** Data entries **
━━━━━━━━

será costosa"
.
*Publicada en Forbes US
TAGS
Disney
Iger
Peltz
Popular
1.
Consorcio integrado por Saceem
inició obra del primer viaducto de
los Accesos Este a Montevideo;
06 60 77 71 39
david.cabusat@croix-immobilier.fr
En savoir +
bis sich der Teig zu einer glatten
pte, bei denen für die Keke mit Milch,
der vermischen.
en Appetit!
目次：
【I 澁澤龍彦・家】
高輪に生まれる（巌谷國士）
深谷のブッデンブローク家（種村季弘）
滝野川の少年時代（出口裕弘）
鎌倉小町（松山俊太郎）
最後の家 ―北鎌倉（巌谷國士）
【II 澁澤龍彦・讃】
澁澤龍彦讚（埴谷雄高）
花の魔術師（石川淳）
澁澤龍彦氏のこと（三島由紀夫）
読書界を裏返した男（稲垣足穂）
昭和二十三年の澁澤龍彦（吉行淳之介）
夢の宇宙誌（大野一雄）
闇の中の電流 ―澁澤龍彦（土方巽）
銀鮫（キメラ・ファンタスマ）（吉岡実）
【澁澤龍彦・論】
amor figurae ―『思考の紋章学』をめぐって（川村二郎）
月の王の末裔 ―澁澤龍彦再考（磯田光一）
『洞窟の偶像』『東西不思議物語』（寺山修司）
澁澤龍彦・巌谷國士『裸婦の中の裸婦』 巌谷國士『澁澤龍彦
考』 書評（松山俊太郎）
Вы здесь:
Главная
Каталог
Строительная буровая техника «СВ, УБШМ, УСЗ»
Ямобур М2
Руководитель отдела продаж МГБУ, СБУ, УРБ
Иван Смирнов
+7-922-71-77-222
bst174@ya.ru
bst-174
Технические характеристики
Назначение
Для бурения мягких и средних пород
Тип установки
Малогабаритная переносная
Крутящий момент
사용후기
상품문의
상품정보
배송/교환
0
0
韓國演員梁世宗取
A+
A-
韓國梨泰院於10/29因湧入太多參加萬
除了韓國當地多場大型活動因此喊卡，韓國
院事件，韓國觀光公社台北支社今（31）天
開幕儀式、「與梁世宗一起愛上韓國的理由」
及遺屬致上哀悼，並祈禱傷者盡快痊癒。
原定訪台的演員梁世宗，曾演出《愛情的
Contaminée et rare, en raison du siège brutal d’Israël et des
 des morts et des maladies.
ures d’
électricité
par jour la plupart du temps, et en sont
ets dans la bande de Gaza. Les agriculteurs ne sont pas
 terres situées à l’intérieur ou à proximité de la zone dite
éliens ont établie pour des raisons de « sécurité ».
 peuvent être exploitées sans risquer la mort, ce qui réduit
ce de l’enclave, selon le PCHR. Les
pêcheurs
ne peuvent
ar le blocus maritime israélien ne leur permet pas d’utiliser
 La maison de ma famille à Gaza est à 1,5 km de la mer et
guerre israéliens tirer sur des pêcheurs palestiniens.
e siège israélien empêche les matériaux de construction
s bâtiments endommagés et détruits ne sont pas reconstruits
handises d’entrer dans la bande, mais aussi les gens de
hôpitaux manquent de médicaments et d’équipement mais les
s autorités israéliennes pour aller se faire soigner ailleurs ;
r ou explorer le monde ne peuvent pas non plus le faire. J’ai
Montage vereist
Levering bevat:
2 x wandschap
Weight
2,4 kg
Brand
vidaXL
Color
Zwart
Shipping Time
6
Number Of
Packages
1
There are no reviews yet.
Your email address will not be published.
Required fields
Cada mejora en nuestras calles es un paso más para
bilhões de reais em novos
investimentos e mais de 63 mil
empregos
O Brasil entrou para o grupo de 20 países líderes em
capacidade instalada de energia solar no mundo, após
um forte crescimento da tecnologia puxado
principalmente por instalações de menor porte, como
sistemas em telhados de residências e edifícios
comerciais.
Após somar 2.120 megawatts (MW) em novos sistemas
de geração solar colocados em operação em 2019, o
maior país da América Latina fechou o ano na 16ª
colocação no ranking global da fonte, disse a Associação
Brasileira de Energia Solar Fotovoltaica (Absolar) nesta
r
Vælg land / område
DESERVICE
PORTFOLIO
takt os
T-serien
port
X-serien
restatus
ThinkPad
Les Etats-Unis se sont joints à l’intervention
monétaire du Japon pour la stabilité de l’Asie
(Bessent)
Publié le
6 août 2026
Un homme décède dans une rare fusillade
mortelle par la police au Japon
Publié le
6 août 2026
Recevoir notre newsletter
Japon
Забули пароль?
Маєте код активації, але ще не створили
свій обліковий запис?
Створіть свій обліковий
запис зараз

━━━━━━━━

** WHAT IS BEING ASKED **
Could every entry above be printed again, word for word?

** THE COMPLETED TASK **
será costosa"
.
*Publicada en Forbes US
TAGS
Disney
Iger
Peltz
Popular
1.
Consorcio integrado por Saceem
inició obra del primer viaducto de
los Accesos Este a Montevideo;
06 60 77 71 39
david.cabusat@croix-immobilier.fr
En savoir +
bis sich der Teig zu einer glatten
pte, bei denen für die Keke mit Milch,
der vermischen.
en Appetit!
目次：
【I 澁澤龍彦・家】
高輪に生まれる（巌谷國士）
深谷のブッデンブローク家（種村季弘）
滝野川の少年時代（出口裕弘）
鎌倉小町（松山俊太郎）
最後の家 ―北鎌倉（巌谷國士）
【II 澁澤龍彦・讃】
澁澤龍彦讚（埴谷雄高）
花の魔術師（石川淳）
澁澤龍彦氏のこと（三島由紀夫）
読書界を裏返した男（稲垣足穂）
昭和二十三年の澁澤龍彦（吉行淳之介）
夢の宇宙誌（大野一雄）
闇の中の電流 ―澁澤龍彦（土方巽）
銀鮫（キメラ・ファンタスマ）（吉岡実）
【澁澤龍彦・論】
amor figurae ―『思考の紋章学』をめぐって（川村二郎）
月の王の末裔 ―澁澤龍彦再考（磯田光一）
『洞窟の偶像』『東西不思議物語』（寺山修司）
澁澤龍彦・巌谷國士『裸婦の中の裸婦』 巌谷國士『澁澤龍彦
考』 書評（松山俊太郎）
Вы здесь:
Главная
Каталог
Строительная буровая техника «СВ, УБШМ, УСЗ»
Ямобур М2
Руководитель отдела продаж МГБУ, СБУ, УРБ
Иван Смирнов
+7-922-71-77-222
bst174@ya.ru
bst-174
Технические характеристики
Назначение
Для бурения мягких и средних пород
Тип установки
Малогабаритная переносная
Крутящий момент
사용후기
상품문의
상품정보
배송/교환
0
0
韓國演員梁世宗取
A+
A-
韓國梨泰院於10/29因湧入太多參加萬
除了韓國當地多場大型活動因此喊卡，韓國
院事件，韓國觀光公社台北支社今（31）天
開幕儀式、「與梁世宗一起愛上韓國的理由」
及遺屬致上哀悼，並祈禱傷者盡快痊癒。
原定訪台的演員梁世宗，曾演出《愛情的
Contaminée et rare, en raison du siège brutal d’Israël et des
 des morts et des maladies.
ures d’
électricité
par jour la plupart du temps, et en sont
ets dans la bande de Gaza. Les agriculteurs ne sont pas
 terres situées à l’intérieur ou à proximité de la zone dite
éliens ont établie pour des raisons de « sécurité ».
 peuvent être exploitées sans risquer la mort, ce qui réduit
ce de l’enclave, selon le PCHR. Les
pêcheurs
ne peuvent
ar le blocus maritime israélien ne leur permet pas d’utiliser
 La maison de ma famille à Gaza est à 1,5 km de la mer et
guerre israéliens tirer sur des pêcheurs palestiniens.
e siège israélien empêche les matériaux de construction
s bâtiments endommagés et détruits ne sont pas reconstruits
handises d’entrer dans la bande, mais aussi les gens de
hôpitaux manquent de médicaments et d’équipement mais les
s autorités israéliennes pour aller se faire soigner ailleurs ;
r ou explorer le monde ne peuvent pas non plus le faire. J’ai
Montage vereist
Levering bevat:
2 x wandschap
Weight
2,4 kg
Brand
vidaXL
Color
Zwart
Shipping Time
6
Number Of
Packages
1
There are no reviews yet.
Your email address will not be published.
Required fields
Cada mejora en nuestras calles es un paso más para
bilhões de reais em novos
investimentos e mais de 63 mil
empregos
O Brasil entrou para o grupo de 20 países líderes em
capacidade instalada de energia solar no mundo, após
um forte crescimento da tecnologia puxado
principalmente por instalações de menor porte, como
sistemas em telhados de residências e edifícios
comerciais.
Após somar 2.120 megawatts (MW) em novos sistemas
de geração solar colocados em operação em 2019, o
maior país da América Latina fechou o ano na 16ª
colocação no ranking global da fonte, disse a Associação
Brasileira de Energia Solar Fotovoltaica (Absolar) nesta
r
Vælg land / område
DESERVICE
PORTFOLIO
takt os
T-serien
port
X-serien
restatus
ThinkPad
Les Etats-Unis se sont joints à l’intervention
monétaire du Japon pour la stabilité de l’Asie
(Bessent)
Publié le
6 août 2026
Un homme décède dans une rare fusillade
mortelle par la police au Japon
Publié le
6 août 2026
Recevoir notre newsletter
Japon
Забули пароль?
Маєте код активації, але ще не створили
свій обліковий запис?
Створіть свій обліковий
запис зараз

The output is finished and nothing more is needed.